Acknowledging they possess implausible names for practitioners of Brazilian music, the duo joked they considered titling their forthcoming album Orthodox Polish Songs. Yet their fun-filled art songs included captivating original material and imaginative new interpretations of compositions by the likes of Guinga and Hermeto Pascoal.
Eisenmann demonstrated his impeccable jazz bona fides in a 2018 recital at the same venue. He used the Steinway piano he characterized as “a Lamborghini” to craft a few convoluted Cecil Taylor-style improvisations. Nestrovski embraced the unconventional accompaniment as she seamlessly melded MPB (Música popular brasileira), bossa nova, jazz and opera into her inclusive approach.

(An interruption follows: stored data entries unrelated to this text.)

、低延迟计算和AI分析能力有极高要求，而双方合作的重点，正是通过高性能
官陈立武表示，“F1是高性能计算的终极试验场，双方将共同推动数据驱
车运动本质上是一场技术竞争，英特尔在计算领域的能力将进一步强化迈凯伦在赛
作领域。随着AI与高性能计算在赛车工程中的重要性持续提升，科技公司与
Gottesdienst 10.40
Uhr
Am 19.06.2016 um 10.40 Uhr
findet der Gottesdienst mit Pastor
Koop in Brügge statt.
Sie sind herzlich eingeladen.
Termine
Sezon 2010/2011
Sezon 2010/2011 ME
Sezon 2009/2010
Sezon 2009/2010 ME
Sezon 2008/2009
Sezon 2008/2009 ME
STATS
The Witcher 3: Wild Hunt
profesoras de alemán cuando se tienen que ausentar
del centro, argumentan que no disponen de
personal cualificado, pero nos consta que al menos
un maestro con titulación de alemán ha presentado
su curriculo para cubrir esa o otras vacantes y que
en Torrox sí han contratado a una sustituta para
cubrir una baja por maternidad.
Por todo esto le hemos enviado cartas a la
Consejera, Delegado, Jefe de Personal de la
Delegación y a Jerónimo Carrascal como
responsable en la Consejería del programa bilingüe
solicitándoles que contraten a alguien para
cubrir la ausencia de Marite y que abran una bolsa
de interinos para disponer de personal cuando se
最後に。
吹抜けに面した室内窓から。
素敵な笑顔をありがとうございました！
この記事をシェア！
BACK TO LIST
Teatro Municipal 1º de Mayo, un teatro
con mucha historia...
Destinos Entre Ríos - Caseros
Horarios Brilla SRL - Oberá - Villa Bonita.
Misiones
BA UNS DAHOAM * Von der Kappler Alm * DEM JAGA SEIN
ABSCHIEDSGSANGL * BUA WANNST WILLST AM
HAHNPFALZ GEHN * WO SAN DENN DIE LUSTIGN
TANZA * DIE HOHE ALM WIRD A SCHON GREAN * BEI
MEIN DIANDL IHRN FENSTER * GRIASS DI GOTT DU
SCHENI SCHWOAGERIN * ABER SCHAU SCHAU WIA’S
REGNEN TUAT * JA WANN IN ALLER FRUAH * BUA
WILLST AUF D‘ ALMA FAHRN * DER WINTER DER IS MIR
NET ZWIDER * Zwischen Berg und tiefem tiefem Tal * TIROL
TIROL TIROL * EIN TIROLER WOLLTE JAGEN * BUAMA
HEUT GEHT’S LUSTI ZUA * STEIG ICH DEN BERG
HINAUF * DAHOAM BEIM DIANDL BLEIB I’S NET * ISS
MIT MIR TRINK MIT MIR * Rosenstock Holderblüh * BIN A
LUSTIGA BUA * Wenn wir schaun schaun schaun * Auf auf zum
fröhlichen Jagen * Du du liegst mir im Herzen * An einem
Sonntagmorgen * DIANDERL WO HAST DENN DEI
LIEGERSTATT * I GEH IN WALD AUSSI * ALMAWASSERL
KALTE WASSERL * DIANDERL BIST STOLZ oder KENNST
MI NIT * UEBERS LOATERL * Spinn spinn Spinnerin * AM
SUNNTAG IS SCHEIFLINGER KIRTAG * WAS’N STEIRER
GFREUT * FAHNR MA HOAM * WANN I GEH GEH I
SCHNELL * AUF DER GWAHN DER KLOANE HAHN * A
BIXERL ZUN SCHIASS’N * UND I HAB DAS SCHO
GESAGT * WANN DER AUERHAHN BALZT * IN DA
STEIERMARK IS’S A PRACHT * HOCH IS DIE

Nestrovski was wrong when she suggested only musicologists could fully appreciate what she and Eisenmann were achieving. Not only is her considerable showmanship entirely winning, the partnership is as soulful as it is brainy. Besides representing the unparalleled musical breadth of Brazil, the duo would be as germane in Kyiv as in Rio de Janeiro. And on Friday, they made Mission Woods, Kansas, seem like the musical capital of the world.